This rep processor induces random noise into lab signals.
This is divided into 3 kinds of noise, which can be used in tandem:
1. time_noise (-1<int) - for noise size t, lowers the date by random value sampled from uniform_int(0, t).
2. value_noise (0.0<float) - for noise size v, the rep processor first calculates the std of the lab signal across all patients. Then, it adds to each value of this lab a random noise, sampled from gaussian(0, v*std).
3. drop_probability (0.0<float<1.0) - for noise size d, each lab signal will be randomly dropped with probability d.
In addition, one can truncate the resulting values to n digits by using truncation=n - important to truncate, as we are dealing with randomly sampled floats.
In apply_in_test, if 0 it will apply noise in train only. If 1, will apply noise also in test.
The rep processor is defined as such:
We are currently using this processor in two capacities.
The first is to take a trained model and apply it on noised data, to see how much the model is sensitive to noise at prediction. This is much cheaper (adjust_model), and is incorporated into the autotests as 15.test_noise_sensitivity_analysis.py (see Development kit).

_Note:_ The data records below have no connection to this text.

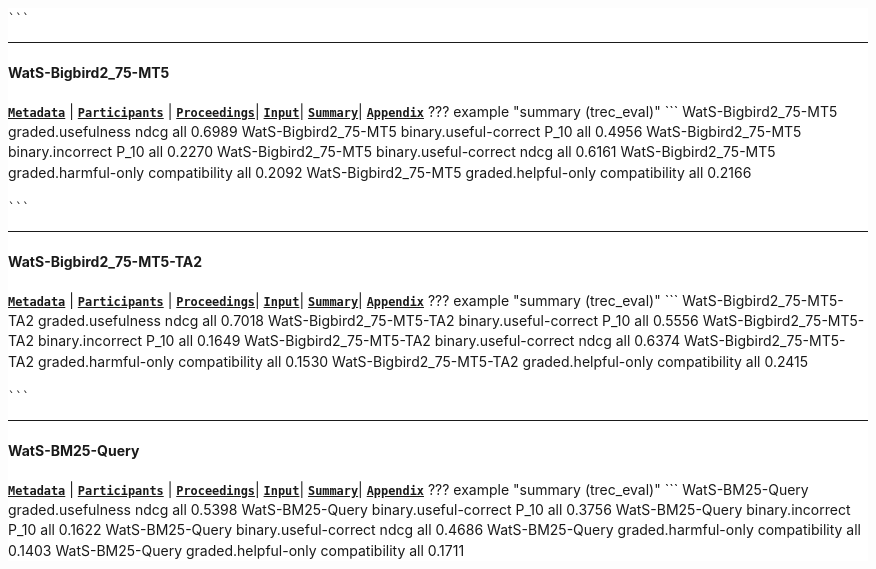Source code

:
 	```
---
#### WatS-Bigbird2_75-MT5 
[**`Metadata`**](./runs.md#wats-bigbird2_75-mt5) | [**`Participants`**](./participants.md#uwaterloomds) | [**`Proceedings`**](./proceedings.md#uwaterloomds-at-the-trec-2022-health-misinformation-track)| [**`Input`**](https://trec.nist.gov/results/trec31/misinfo/input.WatS-Bigbird2_75-MT5.gz)| [**`Summary`**](https://trec.nist.gov/results/trec31/misinfo/summary.WatS-Bigbird2_75-MT5)| [**`Appendix`**](https://trec.nist.gov/pubs/trec31/appendices/misinfo/WatS-Bigbird2_75-MT5.pdf)
??? example "summary (trec_eval)"
	```
	WatS-Bigbird2_75-MT5	graded.usefulness	ndcg	all	0.6989
	WatS-Bigbird2_75-MT5	binary.useful-correct	P_10	all	0.4956
	WatS-Bigbird2_75-MT5	binary.incorrect	P_10	all	0.2270
	WatS-Bigbird2_75-MT5	binary.useful-correct	ndcg	all	0.6161
	WatS-Bigbird2_75-MT5	graded.harmful-only	compatibility	all	0.2092
	WatS-Bigbird2_75-MT5	graded.helpful-only	compatibility	all	0.2166

	```
---
#### WatS-Bigbird2_75-MT5-TA2 
[**`Metadata`**](./runs.md#wats-bigbird2_75-mt5-ta2) | [**`Participants`**](./participants.md#uwaterloomds) | [**`Proceedings`**](./proceedings.md#uwaterloomds-at-the-trec-2022-health-misinformation-track)| [**`Input`**](https://trec.nist.gov/results/trec31/misinfo/input.WatS-Bigbird2_75-MT5-TA2.gz)| [**`Summary`**](https://trec.nist.gov/results/trec31/misinfo/summary.WatS-Bigbird2_75-MT5-TA2)| [**`Appendix`**](https://trec.nist.gov/pubs/trec31/appendices/misinfo/WatS-Bigbird2_75-MT5-TA2.pdf)
??? example "summary (trec_eval)"
	```
	WatS-Bigbird2_75-MT5-TA2	graded.usefulness	ndcg	all	0.7018
	WatS-Bigbird2_75-MT5-TA2	binary.useful-correct	P_10	all	0.5556
	WatS-Bigbird2_75-MT5-TA2	binary.incorrect	P_10	all	0.1649
	WatS-Bigbird2_75-MT5-TA2	binary.useful-correct	ndcg	all	0.6374
	WatS-Bigbird2_75-MT5-TA2	graded.harmful-only	compatibility	all	0.1530
	WatS-Bigbird2_75-MT5-TA2	graded.helpful-only	compatibility	all	0.2415

	```
---
#### WatS-BM25-Query 
[**`Metadata`**](./runs.md#wats-bm25-query) | [**`Participants`**](./participants.md#uwaterloomds) | [**`Proceedings`**](./proceedings.md#uwaterloomds-at-the-trec-2022-health-misinformation-track)| [**`Input`**](https://trec.nist.gov/results/trec31/misinfo/input.WatS-BM25-Query.gz)| [**`Summary`**](https://trec.nist.gov/results/trec31/misinfo/summary.WatS-BM25-Query)| [**`Appendix`**](https://trec.nist.gov/pubs/trec31/appendices/misinfo/WatS-BM25-Query.pdf)
??? example "summary (trec_eval)"
	```
	WatS-BM25-Query	graded.usefulness	ndcg	all	0.5398
	WatS-BM25-Query	binary.useful-correct	P_10	all	0.3756
	WatS-BM25-Query	binary.incorrect	P_10	all	0.1622
	WatS-BM25-Query	binary.useful-correct	ndcg	all	0.4686
	WatS-BM25-Query	graded.harmful-only	compatibility	all	0.1403
	WatS-BM25-Query	graded.helpful-only	compatibility	all	0.1711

The second is to noise a model at training time, to see how much the model is sensitive to noise at training. For this purpose, see U:\Itamar\MR\Projects\Shared\test_noiser\train_experiment\example_experiment. The file create_preds_train.py is a python script calling shell commands, to test crc_model.json in same directory. The trained models and preds subdirectories contain outputs of the test, including analysis for noising just time, just value, or just drop probability.